Но вот заклю­чи­тельное крещендо, качнув кроны, пропа­дало в вышине, а Эмма­нуил Ефимович замирал в финальной позе: корпус вперёд, локти на коленах, глаза прикрыты ладо­нями. Антракт.
Если напу­ганные зрители не сбегали, начи­на­лась долгая беседа. Иногда, расщед­рив­шись, Эмма­нуил Ефимович награждал терпе­ли­вого слуша­теля одной из своих много­чис­ленных клад­би­щен­ских новелл:
«…В тот день никого не было, я убрал могилу и уже соби­рался уезжать, когда услышал пение. От церкви к погосту двига­лась необычная процессия. То есть процессия была нормальная – похо­ронная, а вот люди в ней… явно не здешние, не пере­дел­кин­ские, с лицами, словно со старинных портретов.
– Кого везёте? – спрашиваю.
– Тарковского…
Его голова была чуть повёр­нута набок, точно у спящего, и речи звучали без экзаль­тации, надрыва и фальши. Слушаю, запо­минаю. Вдруг кто-то сжал мой локоть. Обер­нулся. Высокий и весь в белом – кто? – правильно, Евгений Александрович.
Накло­нился и гулким шёпотом:
– Это я все устроил!
– Что, – пугаюсь я, – смерть Арсения Александровича?
Оказа­лось, место на кладбище…»
Однажды мне удалось зама­нить Эмма­нуила Ефимо­вича в свою двор­ницкую на Кропот­кин­ской. С двумя утили­тар­ными целями: накор­мить и запи­сать кассету его устного твор­че­ства. Обе задачи были выпол­нены. Кассету потом кто-то заиграл. Жаль.
Месяц спустя я появи­лась на пере­дел­кин­ском клад­бище. Эмма­нуил Ефимович был на посту. Увидев меня, он просиял, смутился, полез в карман утиль­ного пальто. Выудил оттуда платок, сухой стебель, допо­топный ключ, напо­ми­навший о тайных дверцах, замковых лаби­ринтах, кованных сундуках и матовый аптечным пузырёк. Опять просиял, смутился и протянул пузырёк мне:
– По моим наблю­де­ниям у вас отсут­ствует дома теле­фонный аппарат. Вот…

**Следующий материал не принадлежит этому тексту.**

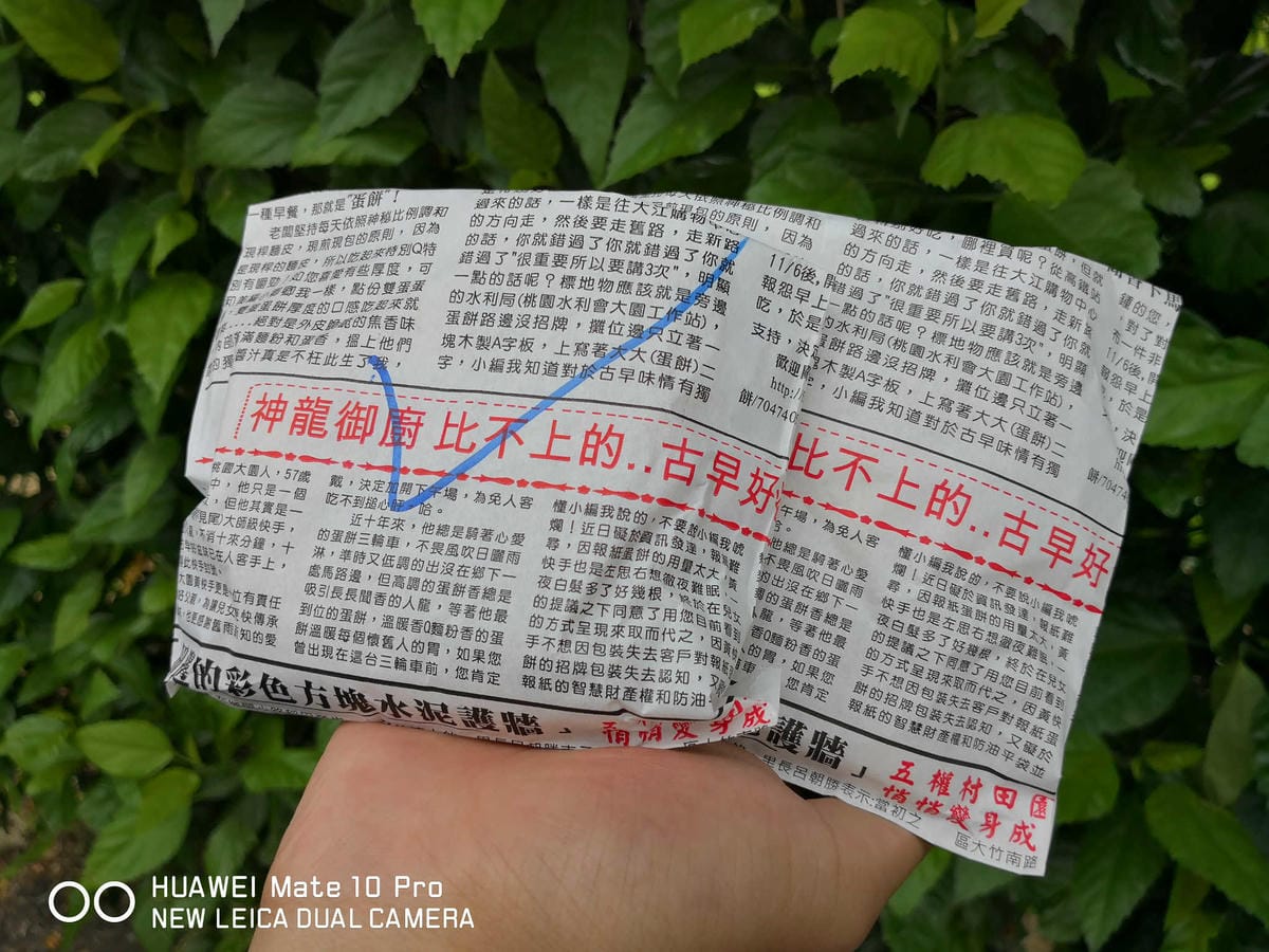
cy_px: 476
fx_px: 990
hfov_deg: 65.3
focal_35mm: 27
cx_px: 634
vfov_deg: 51.4
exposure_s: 1/804
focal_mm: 3.95
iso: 50
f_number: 1.6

Флакон был доверху наполнен двух­ко­пе­еч­ными монетами.
Через три года 6 октября (мисти­че­ская рифмовка дат) Эмма­нуил Ефимович умер. Судьба награ­дила нищего безумца: он умер, как великий актёр – на своей сцене, вели­ко­лепным осенним днём, во время чтения стихов от разрыва сердца.

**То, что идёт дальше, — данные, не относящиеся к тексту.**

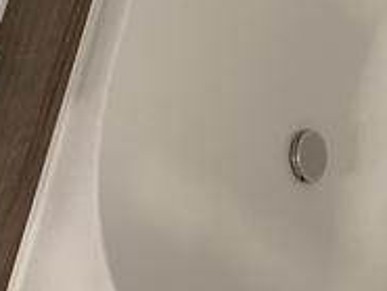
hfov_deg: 19.6
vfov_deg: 16.3
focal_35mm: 90
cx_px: 540
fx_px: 1007
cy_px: 59
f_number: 1.8
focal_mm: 4.25
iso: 100
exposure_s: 1/50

Он знал наизусть тысячи строк. Был убеждён, что глубина поэти­че­ского дара изме­ря­ется любовной лирикой и только. Что у каждого насто­я­щего стихо­тво­рения есть своя очень конкретная предыс­тория, которая ничуть не менее значима и инте­ресна, чем ее результат. Ко времени отно­сился, как к простран­ственной единице. Не «сейчас» и «тогда», а «здесь» и «там». Тот аптечный пузырёк с двух­ко­пе­еч­ными моне­тами остался навсегда самым драго­ценным из даров, подне­сённых мне на этой не слишком щедрой земле.
(Фото­графии Эмма­нуила Ефимо­вича интернет не сохранил. Но я вспом­нила, что на проводах Пастер­нака ему удалось идти чуть ли не рядом. Начала рассмат­ри­вать лица на снимках с похорон и – пред­ставьте себе! – нашла. Та же большая, но еще не лысая голова, всегда приот­крытый рот от уха до уха. Эмма­нуил Ефимович Лифшиц.)